Among the reasons cited for an anticipated increase in foreclosures:
- Some loans that were modified five years ago under the federal Making Home Affordable Program to help homeowners weather the recession are reverting to their original conditions, and the homeowners are not able to meet the obligations;
- Some mortgage holders don’t qualify now for modification due to other debts incurred since the housing crisis hit;
- Rules that took effect in Jan. 1 that were designed to address problems faced by delinquent borrowers also helped to make lenders feel more comfortable that they were following federal guidelines in making the decision to initiate foreclosures.
“One regulation requires that servicers review someone for a loan modification if they submit their package 37 days before the (foreclosure) sale date,” said Harry Marsh, a Charlotte foreclosure defense attorney, in an email. “This regulation was probably enacted with the belief that it would require lenders to review people for loan modifications. They can’t tell someone two months before their sale date that it’s too late to help them. However, that wasn’t happening. Lenders like Bank of America were reviewing up to and until the last day.
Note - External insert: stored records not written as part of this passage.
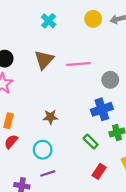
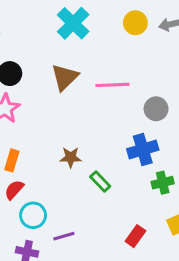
cyan cross: (49, 21) -> (73, 23), size x1.5
green rectangle: (91, 141) -> (100, 182), moved
cyan circle: (43, 150) -> (33, 215), moved

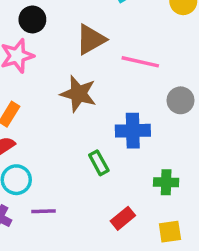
blue cross: (143, 149) -> (133, 131), moved
brown star: (71, 157) -> (78, 94), moved, size x1.5
red rectangle: (135, 236) -> (123, 218), moved

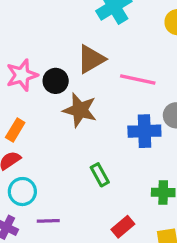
black circle: (32, 19) -> (56, 81), moved
blue cross: (133, 131) -> (144, 131), moved

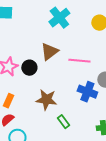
brown star: (80, 110) -> (46, 100), moved
blue cross: (144, 131) -> (87, 92), turned 30

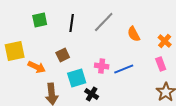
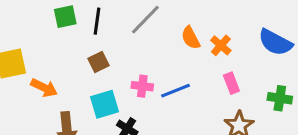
green square: (40, 20) -> (65, 17), moved
orange cross: (165, 41) -> (221, 45), moved
brown square: (63, 55) -> (98, 62), moved

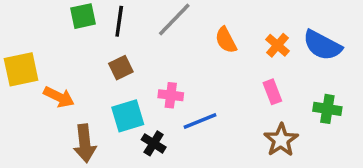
orange cross: (221, 45) -> (278, 45), moved
blue line: (176, 91) -> (200, 121), moved

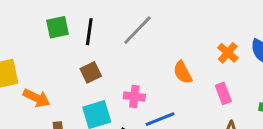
orange semicircle: (226, 40) -> (183, 72), moved

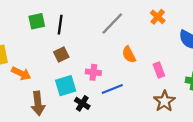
gray line: (137, 30) -> (112, 23), moved
orange cross: (228, 53) -> (158, 17), moved

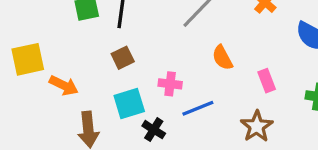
brown star: (164, 101) -> (257, 126), moved

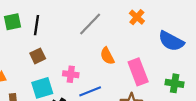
pink rectangle: (267, 81) -> (138, 72), size x1.6

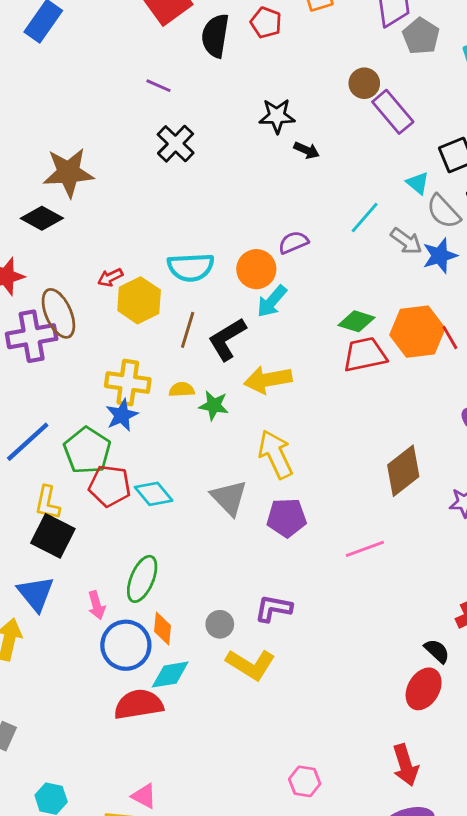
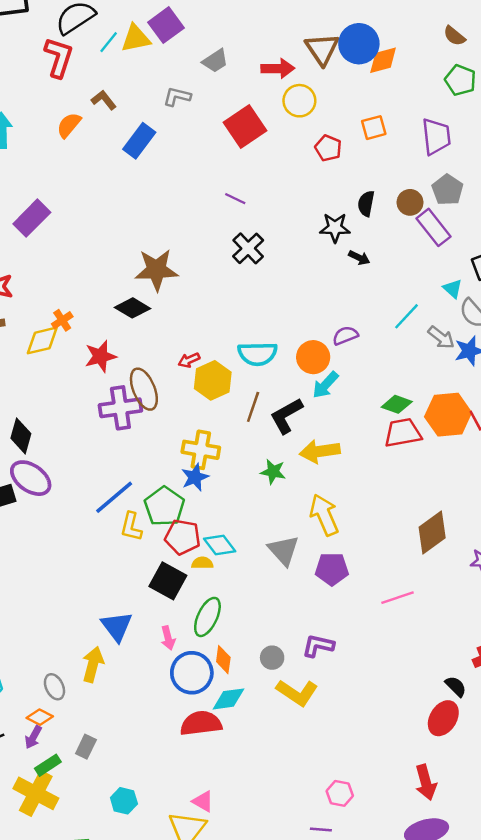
black semicircle: (215, 36) -> (366, 204), moved, size x0.7
gray pentagon: (421, 36) -> (448, 190), moved
yellow semicircle: (182, 390) -> (202, 563), moved
yellow L-shape: (47, 503) -> (131, 527), moved
black square: (53, 536) -> (168, 581), moved

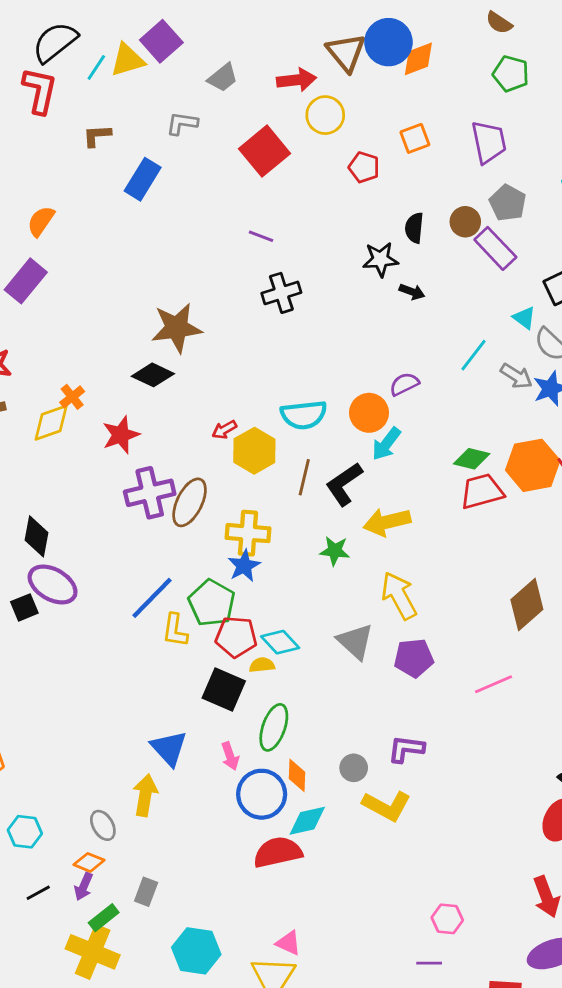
brown L-shape: (104, 100) -> (97, 136), turned -50
orange semicircle: (69, 125) -> (41, 221), moved
black cross: (248, 248) -> (281, 293), turned 32
brown ellipse: (144, 389) -> (190, 502), moved, turned 54
cyan hexagon: (124, 801) -> (196, 951), size x1.5

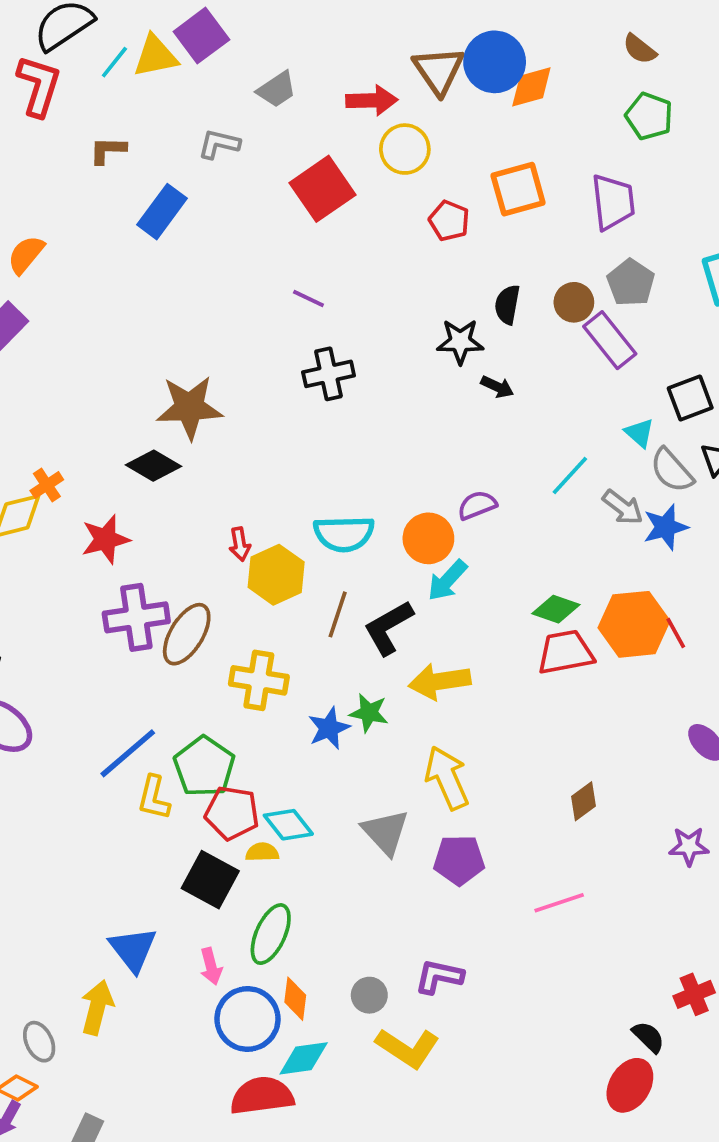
orange square: (415, 138) -> (518, 189), size x1.4
red arrow: (224, 430) -> (240, 544), turned -75
blue star: (244, 566) -> (329, 728), moved
brown diamond: (527, 604) -> (583, 801), moved, size x0.6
“But now that a regulation is in place with a stated 37-day period, some lenders (and) servicers … use that as ammunition. Unless the borrower has a complete loan modification package submitted to them 37 days before the sale date, they believe they do not have to review them at all.”
In states that use the judicial foreclosure process, which takes much longer, 37 days can protect homeowners, he said. But in North Carolina and other nonjudicial states, where the process does not go through the court system, a sale date can be set 21 days after a foreclosure hearing.
“Around here, you can go from no court hearing or date to a sale date and already be too late to submit a loan modification package to your lender,” he said. “As opposed to a year ago, that is hurting a lot of people who haven’t been proactive about resolving their delinquency.”
Nancy Braun, owner and broker-in-charge of Showcase Realty, said the numbers could be a normal fluctuation. According to the RealtyTrac data, total monthly foreclosures for the Charlotte area in the past year have varied from 676 in February to 982 in August 2013.
But she believes that “in the next few years, you’re going to see some revival of foreclosures because the loan modifications are coming due.”
“It silenced a bunch of people for five years, but their circumstances didn’t change enough and their equity didn’t increase enough to relieve them of this burden,” she said.
She also thinks that short sales will begin to climb, in part because in neighborhoods that have faced a high rate of foreclosures, properties are not appreciating as much as they are in the metro area as a whole, leaving owners owing more than their houses are worth.
“Ten or 20 years ago, we didn’t talk about short sales,” she said. “Now we’re going to see them pick back up.”